**TEXTO SELECIONADO**
☆ ☆ ☆
Uma decisão do Supremo Tribunal Federal (STF) pode mudar a forma como a Justiça aplica penas de multa a pessoas em situação de rua no Brasil. O tema ganhou destaque após ministros da Corte citarem uma nota técnica do Ministério Público do Estado do Acre (MPAC) durante a análise do caso.
O processo teve origem em São Paulo, onde um homem em situação de rua foi condenado por furto simples e, além da pena de prisão, também recebeu a determinação de pagar multa prevista na legislação penal. A decisão foi mantida pela Justiça estadual, sob o argumento de que a multa faz parte da sanção criminal estabelecida em lei.
A defesa do réu recorreu ao STF alegando que a penalidade financeira é incompatível com a realidade de quem vive em extrema vulnerabilidade social. Segundo os advogados, exigir o pagamento de multa de alguém sem condições financeiras pode violar princípios constitucionais como a dignidade da pessoa humana, a proporcionalidade e a individualização da pena.
Durante o julgamento, a maioria da Primeira Turma acompanhou o voto do ministro Flávio Dino, que redigiu o acórdão, divergindo do entendimento inicial do relator Alexandre de Moraes. A Corte decidiu reconhecer a repercussão geral do tema, o que significa que a discussão poderá orientar decisões semelhantes em tribunais de todo o país.
Com isso, o STF deve fixar uma tese constitucional para definir se juízes podem ou não deixar de aplicar a pena de multa quando o condenado estiver em situação de rua ou em condição extrema de vulnerabilidade econômica. A decisão final poderá impactar diretamente a aplicação da lei penal em casos semelhantes no Brasil.
☆ ☆ ☆
**INFORMAÇÕES FORNECIDAS**

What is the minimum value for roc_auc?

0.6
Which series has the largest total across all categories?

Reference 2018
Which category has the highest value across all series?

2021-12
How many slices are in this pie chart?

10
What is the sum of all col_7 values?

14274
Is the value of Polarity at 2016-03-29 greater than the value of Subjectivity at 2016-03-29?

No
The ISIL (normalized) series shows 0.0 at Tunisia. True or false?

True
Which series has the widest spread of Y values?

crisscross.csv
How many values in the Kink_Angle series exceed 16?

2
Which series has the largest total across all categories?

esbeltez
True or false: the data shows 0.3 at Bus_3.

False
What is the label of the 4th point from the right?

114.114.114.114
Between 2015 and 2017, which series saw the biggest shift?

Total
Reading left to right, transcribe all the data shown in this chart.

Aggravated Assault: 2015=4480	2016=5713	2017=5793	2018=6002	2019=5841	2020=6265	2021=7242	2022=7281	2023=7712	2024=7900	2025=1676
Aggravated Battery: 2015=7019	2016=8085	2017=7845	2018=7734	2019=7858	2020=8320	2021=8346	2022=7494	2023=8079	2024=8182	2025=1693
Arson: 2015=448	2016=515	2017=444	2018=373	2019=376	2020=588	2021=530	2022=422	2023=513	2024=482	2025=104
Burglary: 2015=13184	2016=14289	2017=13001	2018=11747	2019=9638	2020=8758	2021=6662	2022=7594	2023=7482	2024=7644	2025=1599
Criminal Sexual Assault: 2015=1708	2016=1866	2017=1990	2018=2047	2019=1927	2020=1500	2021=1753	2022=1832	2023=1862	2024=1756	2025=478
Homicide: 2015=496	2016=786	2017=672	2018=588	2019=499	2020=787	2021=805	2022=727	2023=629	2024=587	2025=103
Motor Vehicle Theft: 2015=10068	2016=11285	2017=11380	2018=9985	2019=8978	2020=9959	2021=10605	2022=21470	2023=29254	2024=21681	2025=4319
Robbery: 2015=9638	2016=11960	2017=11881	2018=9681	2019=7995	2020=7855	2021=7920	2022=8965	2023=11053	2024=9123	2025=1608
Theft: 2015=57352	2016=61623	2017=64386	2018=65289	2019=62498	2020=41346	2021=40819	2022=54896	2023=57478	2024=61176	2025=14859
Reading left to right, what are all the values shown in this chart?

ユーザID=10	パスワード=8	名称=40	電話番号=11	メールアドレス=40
☆ ☆ ☆
**LISTA DE ATIVIDADES**
1 – Por favor, transcreva palavra por palavra o trecho do texto selecionado, tudo desde "A defesa do" até "individualização da pena.".
2 – Segundo o texto selecionado, por qual crime foi condenado o homem em situação de rua no processo de São Paulo?

**RESPOSTAS ESCRITAS**
1 –
A defesa do réu recorreu ao STF alegando que a penalidade financeira é incompatível com a realidade de quem vive em extrema vulnerabilidade social. Segundo os advogados, exigir o pagamento de multa de alguém sem condições financeiras pode violar princípios constitucionais como a dignidade da pessoa humana, a proporcionalidade e a individualização da pena.

2 – Por furto simples.